#### EXERCISE OBJECTIVE
All of the data should be restated word for word.

#### RECORDS TO PROCESS
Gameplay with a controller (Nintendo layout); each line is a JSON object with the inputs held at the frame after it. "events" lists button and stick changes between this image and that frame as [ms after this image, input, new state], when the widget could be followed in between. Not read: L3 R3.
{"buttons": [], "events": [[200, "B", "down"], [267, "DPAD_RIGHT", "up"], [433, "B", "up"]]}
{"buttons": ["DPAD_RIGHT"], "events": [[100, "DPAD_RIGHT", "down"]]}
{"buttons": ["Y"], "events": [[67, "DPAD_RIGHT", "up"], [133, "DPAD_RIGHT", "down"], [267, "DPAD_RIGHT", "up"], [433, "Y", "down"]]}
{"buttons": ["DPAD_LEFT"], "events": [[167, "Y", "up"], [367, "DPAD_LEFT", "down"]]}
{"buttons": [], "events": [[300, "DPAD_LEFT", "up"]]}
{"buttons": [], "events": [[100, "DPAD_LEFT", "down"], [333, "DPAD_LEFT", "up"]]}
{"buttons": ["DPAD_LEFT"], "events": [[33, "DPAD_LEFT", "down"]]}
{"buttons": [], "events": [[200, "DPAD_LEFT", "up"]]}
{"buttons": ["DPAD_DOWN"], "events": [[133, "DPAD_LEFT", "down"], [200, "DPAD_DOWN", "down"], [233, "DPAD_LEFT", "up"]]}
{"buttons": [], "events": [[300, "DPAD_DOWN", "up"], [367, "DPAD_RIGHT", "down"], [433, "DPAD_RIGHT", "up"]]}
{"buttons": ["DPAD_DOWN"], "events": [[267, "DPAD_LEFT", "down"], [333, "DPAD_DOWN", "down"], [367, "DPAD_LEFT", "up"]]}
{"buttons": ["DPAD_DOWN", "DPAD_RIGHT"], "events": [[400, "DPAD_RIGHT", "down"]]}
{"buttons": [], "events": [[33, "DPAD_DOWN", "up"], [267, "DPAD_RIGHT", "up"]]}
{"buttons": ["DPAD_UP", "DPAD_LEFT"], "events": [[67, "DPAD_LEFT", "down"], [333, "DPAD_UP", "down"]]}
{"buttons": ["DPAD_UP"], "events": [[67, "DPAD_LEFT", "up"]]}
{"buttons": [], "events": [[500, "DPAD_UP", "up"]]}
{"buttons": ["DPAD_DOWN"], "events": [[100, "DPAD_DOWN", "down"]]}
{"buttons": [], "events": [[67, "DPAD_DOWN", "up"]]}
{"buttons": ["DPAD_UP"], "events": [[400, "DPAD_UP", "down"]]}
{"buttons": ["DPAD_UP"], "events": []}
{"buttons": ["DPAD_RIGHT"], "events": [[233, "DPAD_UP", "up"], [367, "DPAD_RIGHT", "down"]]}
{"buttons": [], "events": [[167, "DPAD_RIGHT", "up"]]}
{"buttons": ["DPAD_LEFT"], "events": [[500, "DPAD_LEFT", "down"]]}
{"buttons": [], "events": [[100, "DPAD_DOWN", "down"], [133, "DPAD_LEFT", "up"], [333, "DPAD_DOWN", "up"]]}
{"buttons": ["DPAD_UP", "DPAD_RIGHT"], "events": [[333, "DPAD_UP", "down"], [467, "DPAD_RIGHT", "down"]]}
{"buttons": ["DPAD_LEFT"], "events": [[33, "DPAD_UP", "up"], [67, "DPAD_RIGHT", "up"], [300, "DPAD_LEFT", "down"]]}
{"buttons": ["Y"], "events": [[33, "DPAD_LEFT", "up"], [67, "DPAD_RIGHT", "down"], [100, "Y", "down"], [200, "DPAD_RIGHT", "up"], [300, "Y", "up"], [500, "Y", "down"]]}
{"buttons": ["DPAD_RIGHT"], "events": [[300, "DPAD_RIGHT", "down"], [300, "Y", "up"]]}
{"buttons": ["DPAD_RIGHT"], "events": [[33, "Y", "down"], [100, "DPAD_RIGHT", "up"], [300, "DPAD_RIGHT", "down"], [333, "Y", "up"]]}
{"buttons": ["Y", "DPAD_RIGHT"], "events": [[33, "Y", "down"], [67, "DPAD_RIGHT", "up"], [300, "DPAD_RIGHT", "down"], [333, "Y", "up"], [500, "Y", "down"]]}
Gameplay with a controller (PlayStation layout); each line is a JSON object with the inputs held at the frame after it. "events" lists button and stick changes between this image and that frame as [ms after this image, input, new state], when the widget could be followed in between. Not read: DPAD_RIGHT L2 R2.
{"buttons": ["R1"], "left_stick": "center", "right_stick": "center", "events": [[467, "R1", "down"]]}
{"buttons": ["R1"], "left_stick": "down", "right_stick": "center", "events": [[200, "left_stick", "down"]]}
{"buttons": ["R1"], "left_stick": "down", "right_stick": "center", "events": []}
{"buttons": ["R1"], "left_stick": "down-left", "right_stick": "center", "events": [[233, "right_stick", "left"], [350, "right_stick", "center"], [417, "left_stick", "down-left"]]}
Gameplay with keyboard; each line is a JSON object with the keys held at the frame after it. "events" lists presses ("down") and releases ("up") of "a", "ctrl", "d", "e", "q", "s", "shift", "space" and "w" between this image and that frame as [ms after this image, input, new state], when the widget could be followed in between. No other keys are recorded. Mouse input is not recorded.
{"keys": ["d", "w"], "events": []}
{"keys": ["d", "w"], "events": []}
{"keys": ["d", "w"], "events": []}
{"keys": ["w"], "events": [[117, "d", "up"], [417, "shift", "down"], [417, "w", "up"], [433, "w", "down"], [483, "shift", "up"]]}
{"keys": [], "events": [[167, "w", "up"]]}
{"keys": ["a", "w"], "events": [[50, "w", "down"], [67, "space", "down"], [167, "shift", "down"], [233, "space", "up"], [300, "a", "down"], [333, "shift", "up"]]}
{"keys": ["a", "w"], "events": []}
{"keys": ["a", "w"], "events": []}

#### ANSWER
Gameplay with a controller (Nintendo layout); each line is a JSON object with the inputs held at the frame after it. "events" lists button and stick changes between this image and that frame as [ms after this image, input, new state], when the widget could be followed in between. Not read: L3 R3.
{"buttons": [], "events": [[200, "B", "down"], [267, "DPAD_RIGHT", "up"], [433, "B", "up"]]}
{"buttons": ["DPAD_RIGHT"], "events": [[100, "DPAD_RIGHT", "down"]]}
{"buttons": ["Y"], "events": [[67, "DPAD_RIGHT", "up"], [133, "DPAD_RIGHT", "down"], [267, "DPAD_RIGHT", "up"], [433, "Y", "down"]]}
{"buttons": ["DPAD_LEFT"], "events": [[167, "Y", "up"], [367, "DPAD_LEFT", "down"]]}
{"buttons": [], "events": [[300, "DPAD_LEFT", "up"]]}
{"buttons": [], "events": [[100, "DPAD_LEFT", "down"], [333, "DPAD_LEFT", "up"]]}
{"buttons": ["DPAD_LEFT"], "events": [[33, "DPAD_LEFT", "down"]]}
{"buttons": [], "events": [[200, "DPAD_LEFT", "up"]]}
{"buttons": ["DPAD_DOWN"], "events": [[133, "DPAD_LEFT", "down"], [200, "DPAD_DOWN", "down"], [233, "DPAD_LEFT", "up"]]}
{"buttons": [], "events": [[300, "DPAD_DOWN", "up"], [367, "DPAD_RIGHT", "down"], [433, "DPAD_RIGHT", "up"]]}
{"buttons": ["DPAD_DOWN"], "events": [[267, "DPAD_LEFT", "down"], [333, "DPAD_DOWN", "down"], [367, "DPAD_LEFT", "up"]]}
{"buttons": ["DPAD_DOWN", "DPAD_RIGHT"], "events": [[400, "DPAD_RIGHT", "down"]]}
{"buttons": [], "events": [[33, "DPAD_DOWN", "up"], [267, "DPAD_RIGHT", "up"]]}
{"buttons": ["DPAD_UP", "DPAD_LEFT"], "events": [[67, "DPAD_LEFT", "down"], [333, "DPAD_UP", "down"]]}
{"buttons": ["DPAD_UP"], "events": [[67, "DPAD_LEFT", "up"]]}
{"buttons": [], "events": [[500, "DPAD_UP", "up"]]}
{"buttons": ["DPAD_DOWN"], "events": [[100, "DPAD_DOWN", "down"]]}
{"buttons": [], "events": [[67, "DPAD_DOWN", "up"]]}
{"buttons": ["DPAD_UP"], "events": [[400, "DPAD_UP", "down"]]}
{"buttons": ["DPAD_UP"], "events": []}
{"buttons": ["DPAD_RIGHT"], "events": [[233, "DPAD_UP", "up"], [367, "DPAD_RIGHT", "down"]]}
{"buttons": [], "events": [[167, "DPAD_RIGHT", "up"]]}
{"buttons": ["DPAD_LEFT"], "events": [[500, "DPAD_LEFT", "down"]]}
{"buttons": [], "events": [[100, "DPAD_DOWN", "down"], [133, "DPAD_LEFT", "up"], [333, "DPAD_DOWN", "up"]]}
{"buttons": ["DPAD_UP", "DPAD_RIGHT"], "events": [[333, "DPAD_UP", "down"], [467, "DPAD_RIGHT", "down"]]}
{"buttons": ["DPAD_LEFT"], "events": [[33, "DPAD_UP", "up"], [67, "DPAD_RIGHT", "up"], [300, "DPAD_LEFT", "down"]]}
{"buttons": ["Y"], "events": [[33, "DPAD_LEFT", "up"], [67, "DPAD_RIGHT", "down"], [100, "Y", "down"], [200, "DPAD_RIGHT", "up"], [300, "Y", "up"], [500, "Y", "down"]]}
{"buttons": ["DPAD_RIGHT"], "events": [[300, "DPAD_RIGHT", "down"], [300, "Y", "up"]]}
{"buttons": ["DPAD_RIGHT"], "events": [[33, "Y", "down"], [100, "DPAD_RIGHT", "up"], [300, "DPAD_RIGHT", "down"], [333, "Y", "up"]]}
{"buttons": ["Y", "DPAD_RIGHT"], "events": [[33, "Y", "down"], [67, "DPAD_RIGHT", "up"], [300, "DPAD_RIGHT", "down"], [333, "Y", "up"], [500, "Y", "down"]]}
Gameplay with a controller (PlayStation layout); each line is a JSON object with the inputs held at the frame after it. "events" lists button and stick changes between this image and that frame as [ms after this image, input, new state], when the widget could be followed in between. Not read: DPAD_RIGHT L2 R2.
{"buttons": ["R1"], "left_stick": "center", "right_stick": "center", "events": [[467, "R1", "down"]]}
{"buttons": ["R1"], "left_stick": "down", "right_stick": "center", "events": [[200, "left_stick", "down"]]}
{"buttons": ["R1"], "left_stick": "down", "right_stick": "center", "events": []}
{"buttons": ["R1"], "left_stick": "down-left", "right_stick": "center", "events": [[233, "right_stick", "left"], [350, "right_stick", "center"], [417, "left_stick", "down-left"]]}
Gameplay with keyboard; each line is a JSON object with the keys held at the frame after it. "events" lists presses ("down") and releases ("up") of "a", "ctrl", "d", "e", "q", "s", "shift", "space" and "w" between this image and that frame as [ms after this image, input, new state], when the widget could be followed in between. No other keys are recorded. Mouse input is not recorded.
{"keys": ["d", "w"], "events": []}
{"keys": ["d", "w"], "events": []}
{"keys": ["d", "w"], "events": []}
{"keys": ["w"], "events": [[117, "d", "up"], [417, "shift", "down"], [417, "w", "up"], [433, "w", "down"], [483, "shift", "up"]]}
{"keys": [], "events": [[167, "w", "up"]]}
{"keys": ["a", "w"], "events": [[50, "w", "down"], [67, "space", "down"], [167, "shift", "down"], [233, "space", "up"], [300, "a", "down"], [333, "shift", "up"]]}
{"keys": ["a", "w"], "events": []}
{"keys": ["a", "w"], "events": []}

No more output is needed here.